## DOCUMENT PASSAGE:
⟨
SMALL PRINT
Green picture books fun for children
February 28, 2010
Deirdre Baker
While the rest of the world has been marvelling at Vancouver's warmest winter in more than 100 years, I've been marvelling at children's books on recycling. What goes around comes around, as these picture books make entertainingly apparent.
In The Smash! Smash! Truck (David Fickling, 32 pages, $21.99, ages 4 to 7), Aidan Potts, a.k.a. "Professor Potts," starts where it all began – with the Big Bang. "Since then very little has been added and nothing taken away," he tells us.
The glorious smashing sound of the recycling truck dumping bins on recycling day is the framework for Potts' succinct account of the cycles of earth, water, plants, animals – and human detritus.
"Atoms don't wear out," he says. "You were part of billions of other things. You contain atoms that used to be in glass."
All the more reason then for the "Smash! Smash!" truck, which makes the whole atom-recycling process faster. Atoms can't be thrown away, "but we can make them useless for a very long time" by sending them to a landfill. That's why the sound of the recycling truck is a "splendid, sensible sound" – an explosive, neon yellow SMASH!!!
⟩
## DIRECTIONS:
a - For what ages is The Smash! Smash! Truck listed in the review of green picture books?
b - Write the next part of the review of green picture books, picking up after its final sentence.

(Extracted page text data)
⟨
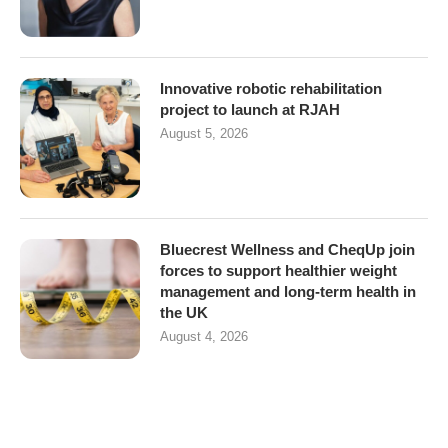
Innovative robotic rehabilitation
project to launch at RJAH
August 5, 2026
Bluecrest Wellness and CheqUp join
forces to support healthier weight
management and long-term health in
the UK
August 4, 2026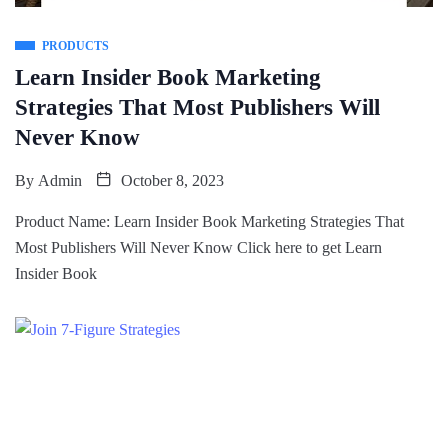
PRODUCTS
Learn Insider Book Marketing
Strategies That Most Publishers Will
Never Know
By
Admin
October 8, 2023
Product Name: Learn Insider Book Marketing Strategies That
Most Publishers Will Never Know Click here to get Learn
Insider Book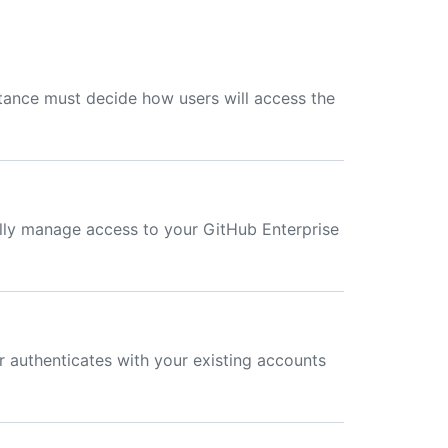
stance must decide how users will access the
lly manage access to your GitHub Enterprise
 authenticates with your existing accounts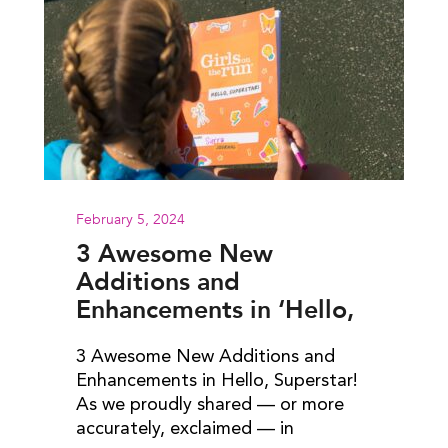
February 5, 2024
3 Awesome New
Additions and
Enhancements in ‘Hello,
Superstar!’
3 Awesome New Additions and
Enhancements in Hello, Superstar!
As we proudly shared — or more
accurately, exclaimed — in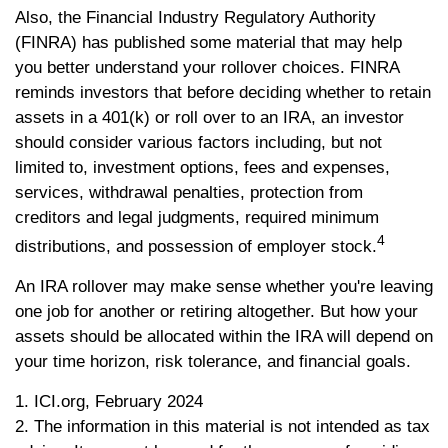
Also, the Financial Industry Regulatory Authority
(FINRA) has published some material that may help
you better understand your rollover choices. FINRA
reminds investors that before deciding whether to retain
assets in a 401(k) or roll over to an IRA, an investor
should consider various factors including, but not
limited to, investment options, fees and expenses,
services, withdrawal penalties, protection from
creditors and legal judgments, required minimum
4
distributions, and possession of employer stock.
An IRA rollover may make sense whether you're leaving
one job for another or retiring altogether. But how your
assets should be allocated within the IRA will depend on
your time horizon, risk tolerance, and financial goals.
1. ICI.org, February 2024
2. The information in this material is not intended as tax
⟩
## ANSWERS BY TASK:
a - Ages 4 to 7.

b -
The Smash! Smash! Truck is impressive for its clarity in describing how humans are materially implicated in the substance of earth and sky. Illustrator and comic strip artist Potts shows an impeccable sense of design as well as timing in this always energetic, direct and informative picture book. The sound of smashing glass provides a mental soundtrack of celebratory excitement, and the dynamic graphics satisfy not just the eye but the brain as well. Exceptionally engaging and effective.
Beverley Young, illustrator, and the Templar Company turn to pop-ups, flaps, tabs and paper dials in How the World Works (Templar, 16 pages, $23, ages 5 to 9), a quick and lively introduction to the world's natural systems from the Big Bang and the origins of life through to today's food chain and the problem of bioaccumulation. Life's prehistory, the movement of tectonic plates, water and weather cycles, ocean currents, the carbon cycle – with a few clear sentences and attractive, intelligible diagrams and graphics, kids can get some sense of how these work.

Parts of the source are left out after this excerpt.